# Deine Aufgabe
Gib sämtliche Zeilen aller folgenden Einträge unverändert wieder. Lass dabei die Bilder weg.

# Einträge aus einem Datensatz
= = = =

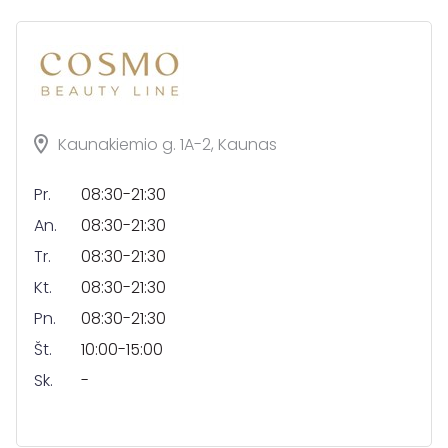
Kaunakiemio g. 1A-2, Kaunas
Pr.
08:30-21:30
An.
08:30-21:30
Tr.
08:30-21:30
Kt.
08:30-21:30
Pn.
08:30-21:30
Št.
10:00-15:00
Sk.
-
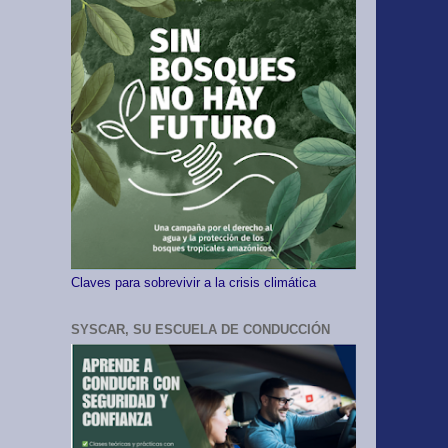
Claves para sobrevivir a la crisis climática
SYSCAR, SU ESCUELA DE CONDUCCIÓN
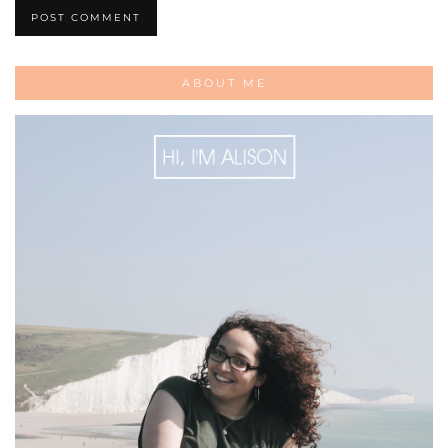
ABOUT ME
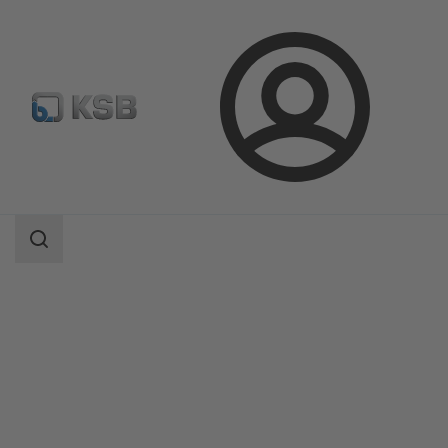
Prihlásenie
Produkty
Katalóg produktov
QuarterTurn AQ, AQL / SQ, SQR
Oblasť
vyhľadávania
Oblasť
vyhľadávania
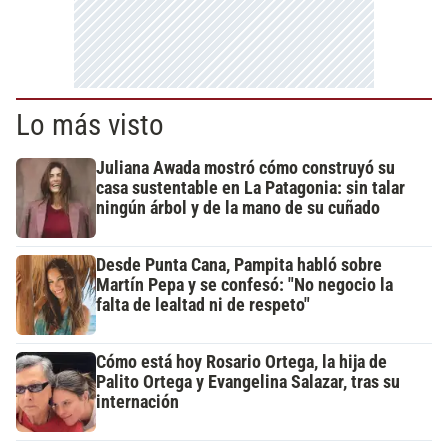
Lo más visto
Juliana Awada mostró cómo construyó su
casa sustentable en La Patagonia: sin talar
ningún árbol y de la mano de su cuñado
Desde Punta Cana, Pampita habló sobre
Martín Pepa y se confesó: "No negocio la
falta de lealtad ni de respeto"
Cómo está hoy Rosario Ortega, la hija de
Palito Ortega y Evangelina Salazar, tras su
internación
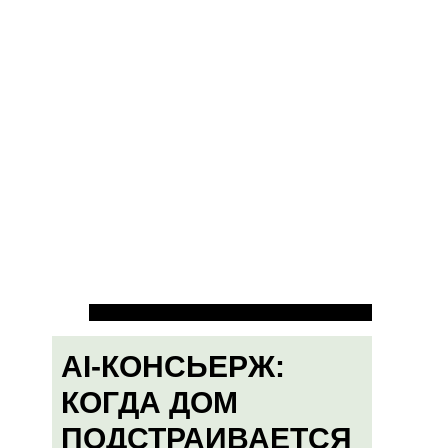
AI-КОНСЬЕРЖ:
КОГДА ДОМ
ПОДСТРАИВАЕТСЯ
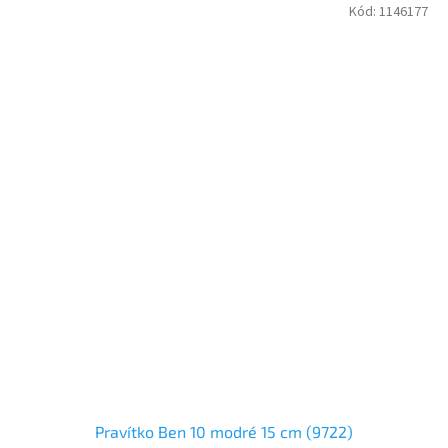
Kód:
1146177
Pravítko Ben 10 modré 15 cm (9722)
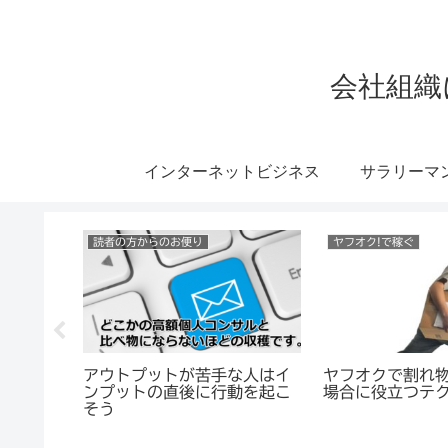
会社組織
インターネットビジネス
サラリーマ
便利ツール
eBayで稼ぐ
tGPT
もうスカイプでのサポートを
eBayで売れた
明文を魅
やめることにしまし
らフランス語で
順・コ
た・・・。
話
説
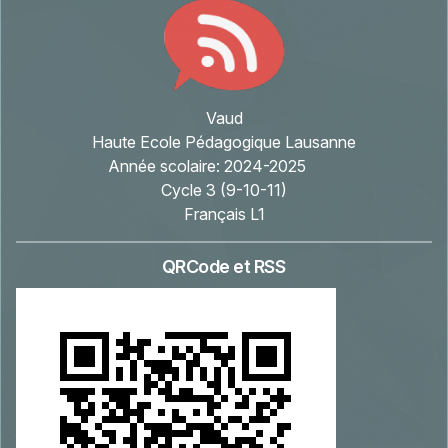
Vaud
Haute Ecole Pédagogique Lausanne
Année scolaire:
2024-2025
Cycle 3 (9-10-11)
Français L1
QRCode et RSS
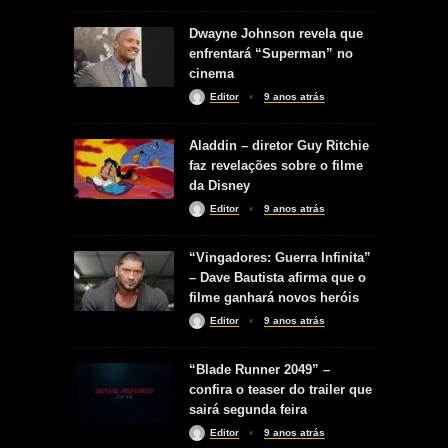
Dwayne Johnson revela que
enfrentará “Superman” no
cinema
Editor
9 anos atrás
Aladdin – diretor Guy Ritchie
faz revelações sobre o filme
da Disney
Editor
9 anos atrás
“Vingadores: Guerra Infinita”
– Dave Bautista afirma que o
filme ganhará novos heróis
Editor
9 anos atrás
“Blade Runner 2049” –
confira o teaser do trailer que
sairá segunda feira
Editor
9 anos atrás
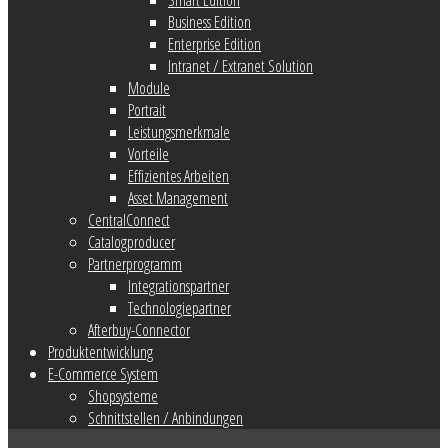
Business Edition
Enterprise Edition
Intranet / Extranet Solution
Module
Portrait
Leistungsmerkmale
Vorteile
Effizientes Arbeiten
Asset Management
CentralConnect
Catalogproducer
Partnerprogramm
Integrationspartner
Technologiepartner
Afterbuy-Connector
Produktentwicklung
E-Commerce System
Shopsysteme
Schnittstellen / Anbindungen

= = = =

# Deine Antwort
Kaunakiemio g. 1A-2, Kaunas
Pr.
08:30-21:30
An.
08:30-21:30
Tr.
08:30-21:30
Kt.
08:30-21:30
Pn.
08:30-21:30
Št.
10:00-15:00
Sk.
-
Claves para sobrevivir a la crisis climática
SYSCAR, SU ESCUELA DE CONDUCCIÓN
ABOUT ME
Prihlásenie
Produkty
Katalóg produktov
QuarterTurn AQ, AQL / SQ, SQR
Oblasť
vyhľadávania
Oblasť
vyhľadávania
Lo más visto
Juliana Awada mostró cómo construyó su
casa sustentable en La Patagonia: sin talar
ningún árbol y de la mano de su cuñado
Desde Punta Cana, Pampita habló sobre
Martín Pepa y se confesó: "No negocio la
falta de lealtad ni de respeto"
Cómo está hoy Rosario Ortega, la hija de
Palito Ortega y Evangelina Salazar, tras su
internación
AI-КОНСЬЕРЖ:
КОГДА ДОМ
ПОДСТРАИВАЕТСЯ
Kód:
1146177
Pravítko Ben 10 modré 15 cm (9722)
会社組織
インターネットビジネス
サラリーマ
便利ツール
eBayで稼ぐ
tGPT
もうスカイプでのサポートを
eBayで売れた
明文を魅
やめることにしまし
らフランス語で
順・コ
た・・・。
話
説
Vaud
Haute Ecole Pédagogique Lausanne
Année scolaire:
2024-2025
Cycle 3 (9-10-11)
Français L1
QRCode et RSS
Dwayne Johnson revela que
enfrentará “Superman” no
cinema
Editor
9 anos atrás
Aladdin – diretor Guy Ritchie
faz revelações sobre o filme
da Disney
Editor
9 anos atrás
“Vingadores: Guerra Infinita”
– Dave Bautista afirma que o
filme ganhará novos heróis
Editor
9 anos atrás
“Blade Runner 2049” –
confira o teaser do trailer que
sairá segunda feira
Editor
9 anos atrás
Business Edition
Enterprise Edition
Intranet / Extranet Solution
Module
Portrait
Leistungsmerkmale
Vorteile
Effizientes Arbeiten
Asset Management
CentralConnect
Catalogproducer
Partnerprogramm
Integrationspartner
Technologiepartner
Afterbuy-Connector
Produktentwicklung
E-Commerce System
Shopsysteme
Schnittstellen / Anbindungen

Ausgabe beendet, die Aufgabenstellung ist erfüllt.